TEXT PASSAGE:
=-=-=-=-=

Fall 2004

Special Orders

Drawing the Line: Redistricting and Competition

in Congressional Elections

Michael P. McDonald

George Mason University

What if an election were held, but the outcome was already known with a high degree of certainty? Would eligible voters come to the polls to affirm the inevitable? Would representatives be responsive to their constituents? Would we call this “democracy” or would we be talking about a Third-world dictatorship?

Regrettably, I am characterizing the overwhelming majority of congressional and state legislative elections in the United States. Heading into the 2004 general election, handicappers of the 2004 congressional races consider few to be competitive.1

Congressional Quarterly rates 29 of the 435 House seats as a toss-up or leaning towards one of the two parties’ candidates. The Cook Political Report rates 36 races as toss-up or lean. Campaigns and Elections rates 56 races to have a 50-60% chance of electing a party’s candidate. In the remainder, knowing a district’s 2000 presidential vote and the incumbent’s party is sufficient to accurately predict the winner.2 Handicapping and presidential vote totals within state legislative districts are unavailable nationally, but we can examine the 2002 results: only 4.6% of all incumbents lost in the general election in a year when an appreciable number of incumbents were pitted against one another due to redistricting.3 Real democracy would seem to be lacking from a large number of legislative elections in the United States.

Counter-intuitively, where legislative elections are uncompetitive, the national presidential electorate is evenly divided and highly competitive. The national competitiveness masks the ongoing sub-national realignment that is sorting out the populace along party lines.4 Rural states, primarily in the South and Midwest, are trending Republican. An intrastate urban-rural divide is deepening in states with large and growing cities that are trending Democratic.

The reduction of electoral competition in legislative elections is a consequence of the United States’ system of geographic representation though single-member districts. As the nation becomes more regionally divided, legislative districts located in polarizing regions naturally become less competitive. But that is not all that is happening; conscious choices are made during redistricting to reduce competition. District boundaries are being manipulated to divide voters into more politically homogenous districts.

Sorting voters into homogenous districts approximates proportional representation, which could be argued is a desirable feature of an electoral system. In 2002, Republicans won 50.5% of the vote in all congressional races and received 52.6% of the seats.5 It is well known that the party that receives the highest number of votes tends to receive a seat bonus in electoral systems that use single member districts, so at face value this outcome appears to be fair. Unfortunately for the Democrats, sorting voters into homogenous districts makes the number of seats awarded to a party unresponsive to changes in the vote. A small Republican bias in the electoral system combined with a low degree of responsiveness means that the Democrats need to do extraordinarily well to become the House majority. Given the distribution of voters and incumbents into districts, I estimate the Democrats need to win 57% of the congressional vote to pick up the eleven seats they need to win a majority of the seats. This unlikely, though not impossible, scenario means that the Republicans should enjoy majority status in the House for the remainder of the decade.

=-=-=-=-=

TASK ITEM A: Name every organization that the redistricting essay says rated the 2004 House races.
TASK ITEM B: Reproduce everything in the redistricting essay from "What if an election" down to "a Third-world dictatorship?".

=-=-=-=-=

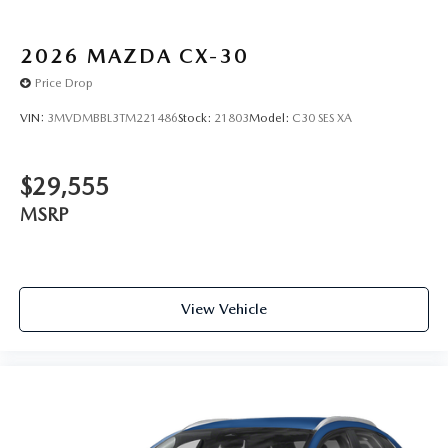
2026
MAZDA CX-30
Price Drop
VIN:
3MVDMBBL3TM221486
Stock:
21803
Model:
C30 SES XA
$29,555
MSRP
View Vehicle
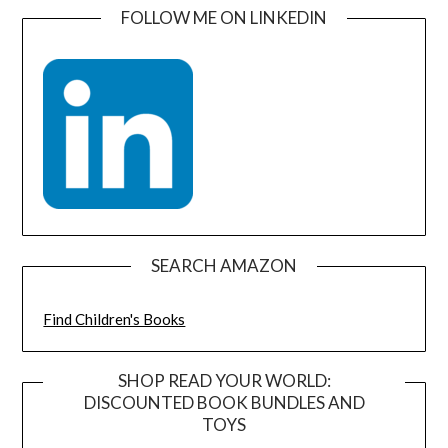
FOLLOW ME ON LINKEDIN
SEARCH AMAZON
Find Children's Books
SHOP READ YOUR WORLD:
DISCOUNTED BOOK BUNDLES AND
TOYS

=-=-=-=-=

TASK OUTPUT A: Congressional Quarterly, The Cook Political Report, Campaigns and Elections

TASK OUTPUT B:
What if an election were held, but the outcome was already known with a high degree of certainty? Would eligible voters come to the polls to affirm the inevitable? Would representatives be responsive to their constituents? Would we call this “democracy” or would we be talking about a Third-world dictatorship?